According to the scholar, a shift in the meaning of kissing — from a non-intimate social gesture to one with sexual connotations — can be traced through biblical texts composed in different periods, as dated by scholars.
“In the books of Samuel and Kings, there are numerous examples of non-sexual kissing,” Gilmour noted. “Most of the stories in the books of Samuel and Kings are thought to date from before the Babylonian exile, and this includes the stories that feature non-sexual kissing.”
“However, Samuel and Kings can be compared with the book of Chronicles,” she added. “Chronicles covers very similar stories to Samuel and Kings, but it is thought to have been written much later, after the Babylonian exile. In the book of Chronicles, there is not one mention of non-sexual kissing.”
Painting of David anointed king by Samuel, wearing royal purple, from the Dura Europos Synagogue, Syria, 3rd century CE (public domain)
Gilmour said that this suggests that, in the meantime, kissing had become “a taboo.”
“The primary meaning of ‘kiss’ was now associated with sexual kissing,” she said. “It seems the narrative deliberately avoids mentioning that family members or friends kiss each other.”
For Gilmour, one of the clearest indications that kissing was not regarded as inherently sexual in biblical times is the episode in which Jacob meets Rachel for the first time.
“And when Jacob saw Rachel, the daughter of his uncle Laban, and the flock of his uncle Laban, Jacob went up and rolled the stone off the mouth of the well, and watered the flock of his uncle Laban. Then Jacob kissed Rachel, and broke into tears. Jacob told Rachel that he was her father’s kinsman, that he was Rebekah’s son; and she ran and told her father,” reads Genesis (29:10-12).
Dead Sea Scroll fragment 4Q7 featuring the first chapter of Genesis. (Wikipedia)

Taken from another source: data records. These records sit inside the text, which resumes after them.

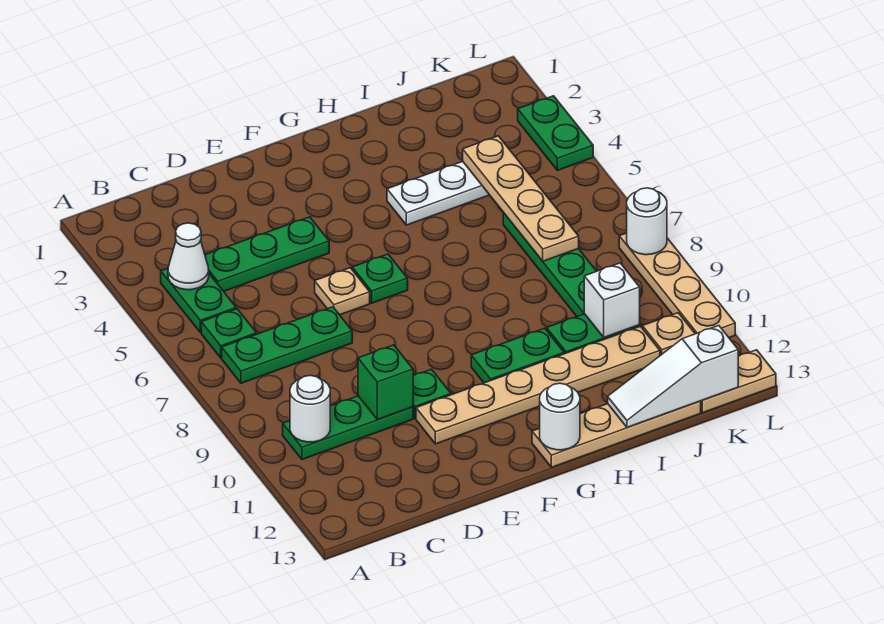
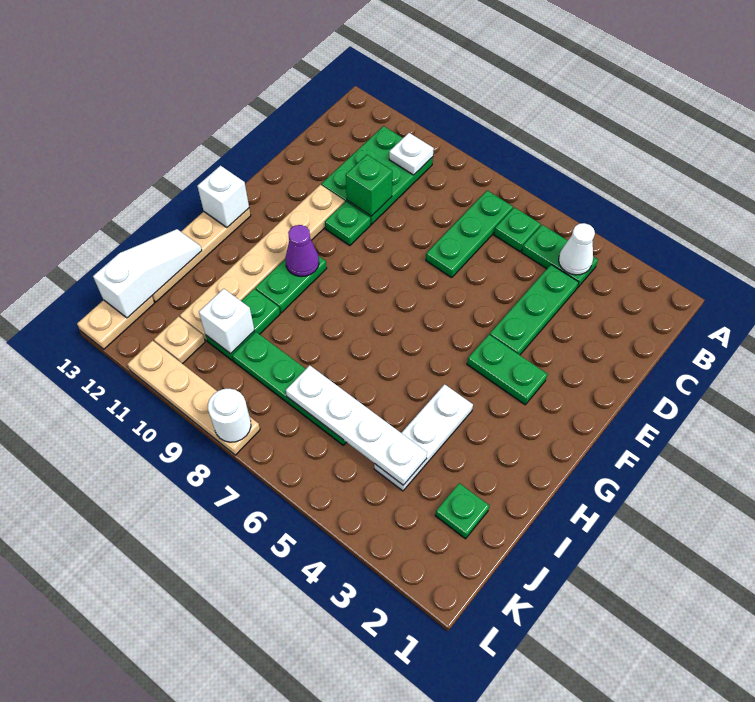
green plate B10:D10 level 1 -> green plate B10:D11 level 1
white round brick B10 level 2 -> white plate B10 level 2
tan plate E6 level 1 -> none
green plate F6 level 1 -> green plate J2 level 1
none -> purple cone G10 level 2
white round brick G13 level 2 -> white brick G13 level 2
tan plate J4:J7 level 2 -> white plate J4:J7 level 2
green plate L3:L4 level 1 -> green plate F3:F4 level 1

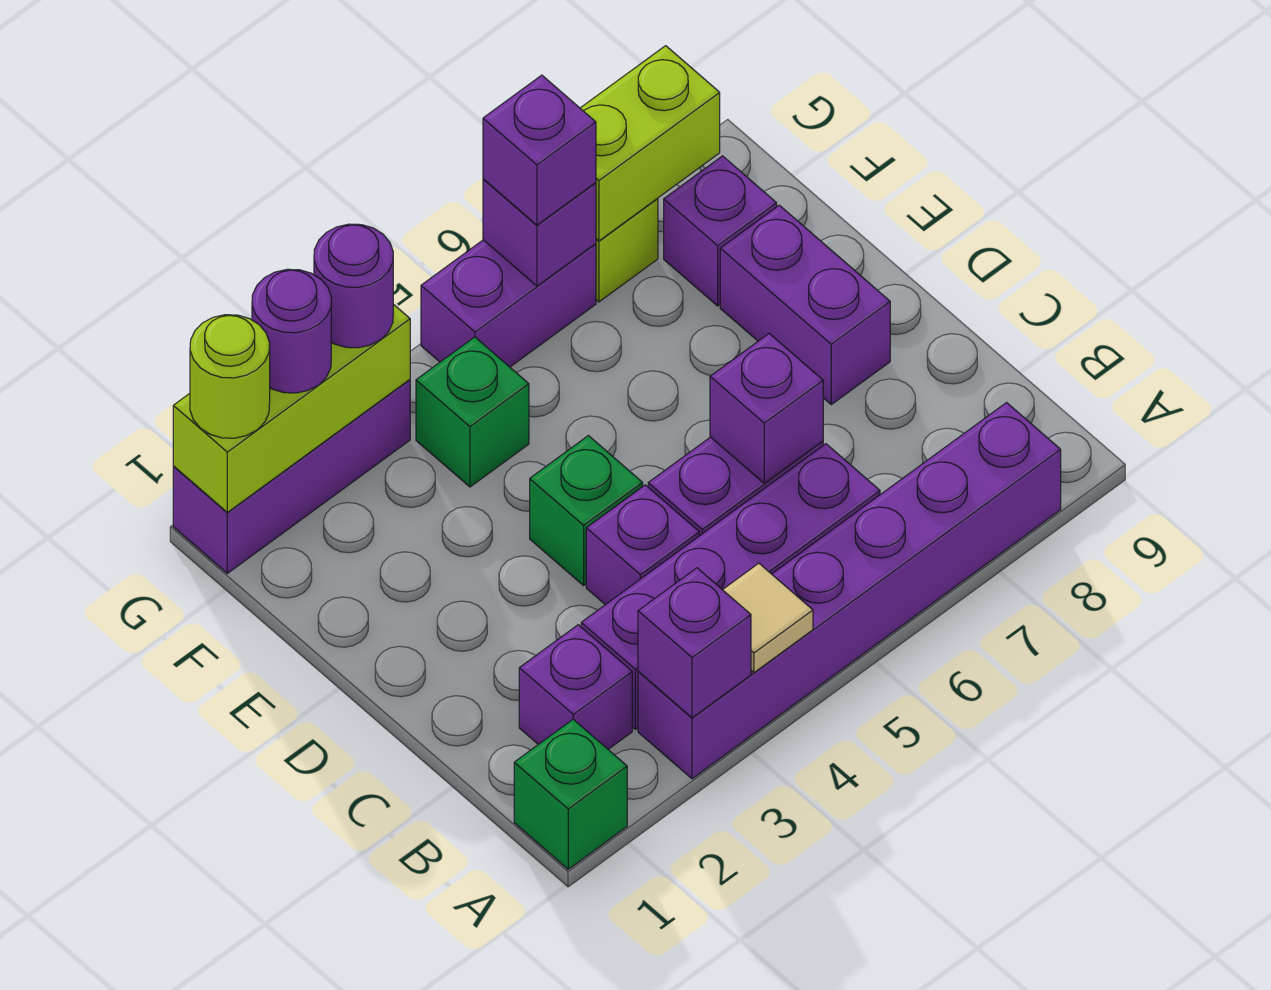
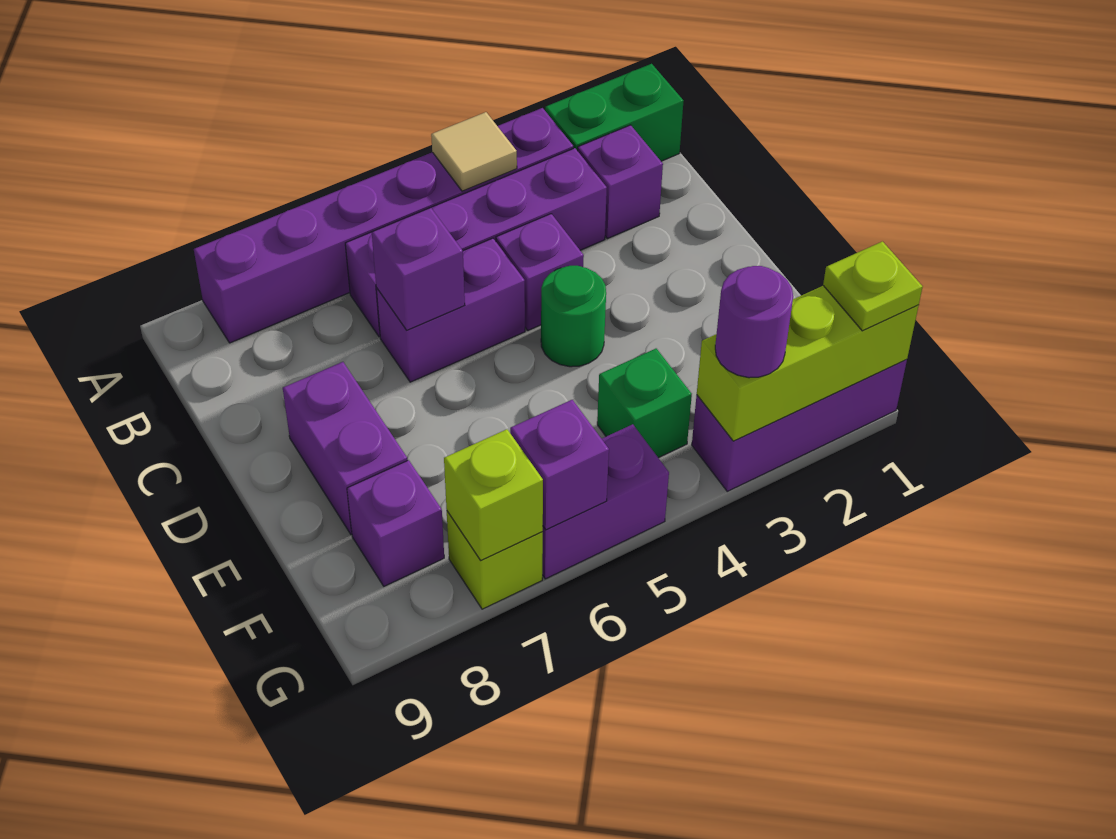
green brick A1 level 1 -> green brick A1:A2 level 1
purple brick A3 level 2 -> none
green brick D4 level 1 -> green round brick D4 level 1
lime round brick G1 level 3 -> lime plate G1 level 3
purple round brick G2 level 3 -> none
purple brick G6 level 3 -> none
lime brick G7:G8 level 2 -> lime brick G7 level 2

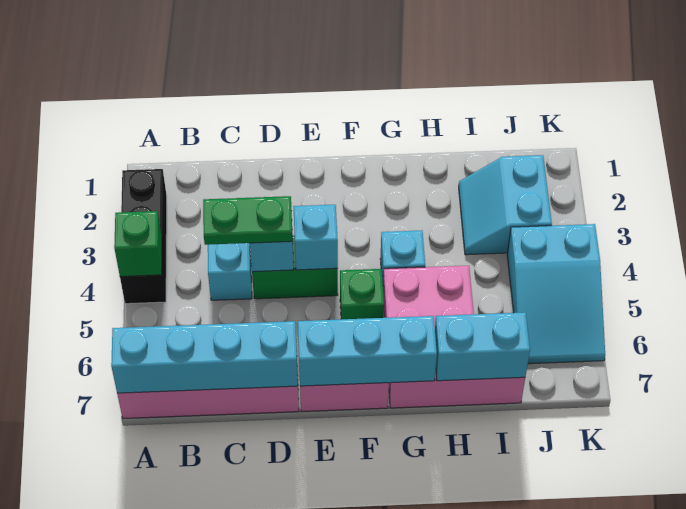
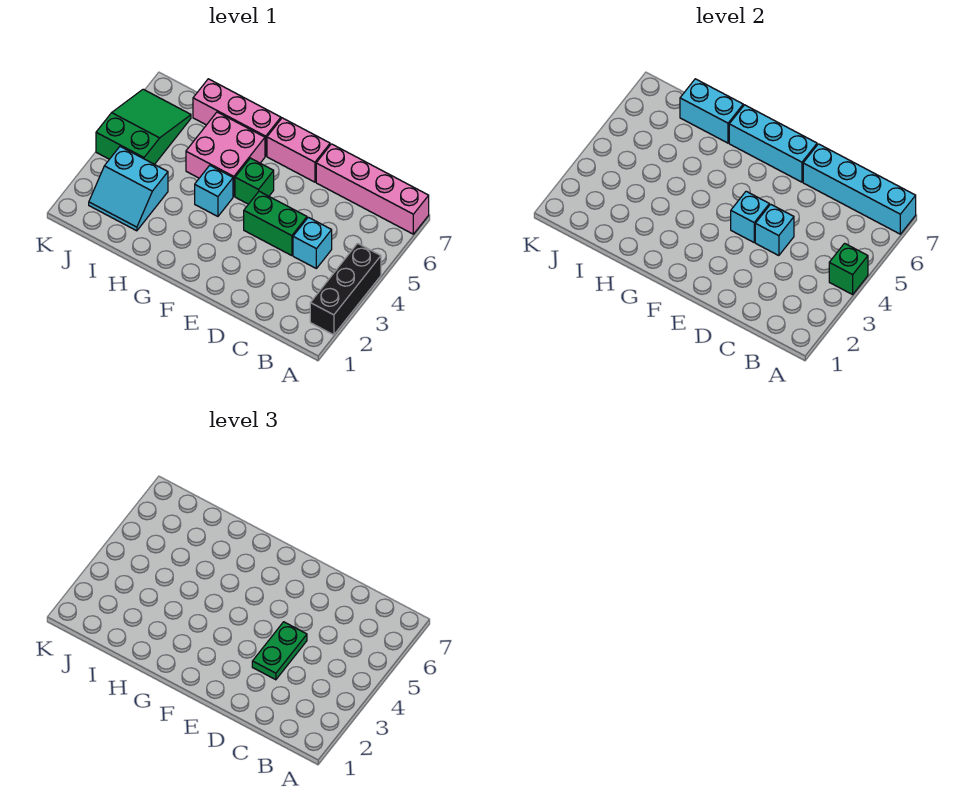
green plate C4:D4 level 3 -> green plate D3:D4 level 3
cyan slope I2:J3 level 1 top J -> cyan slope I2:J3 level 1 top 3
cyan slope J4:K6 level 1 top 4 -> green slope J4:K6 level 1 top 4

“There were very strong social norms protecting unmarried women from interacting with men before marriage,” Gilmour explained. “If sexual kissing had been a known or common practice at the time, it’s hard to imagine the text would so casually describe an unmarried woman being kissed by a man in a patriarchal society.”

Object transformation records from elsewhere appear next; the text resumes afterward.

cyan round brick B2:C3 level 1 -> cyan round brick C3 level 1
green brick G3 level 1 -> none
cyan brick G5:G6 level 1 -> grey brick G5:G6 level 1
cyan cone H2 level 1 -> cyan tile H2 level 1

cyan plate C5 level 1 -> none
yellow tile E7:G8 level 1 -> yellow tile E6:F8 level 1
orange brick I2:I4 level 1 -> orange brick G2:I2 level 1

According to Gilmour, experts have long noted how kissing was introduced to new cultures through contact societies where the practice was already common.
“We have extensive evidence that mouth-to-mouth sexual kissing was practiced in Mesopotamia over a long period, from the Sumerians, to the Assyrians, to the Babylonians,” she said. “Therefore, it is very likely that kissing was introduced to the Ancient Israelites from their contact with Babylonian culture.”
“These findings contribute to our portrait of the extent of political and social upheaval that took place during the period of Babylonian imperialism in Judah in the 6th century BCE,” she added. “Kissing may seem a trivial part of life, but the introduction of kissing shows how the effects of foreign conquest reached into the most intimate parts of people’s lives.”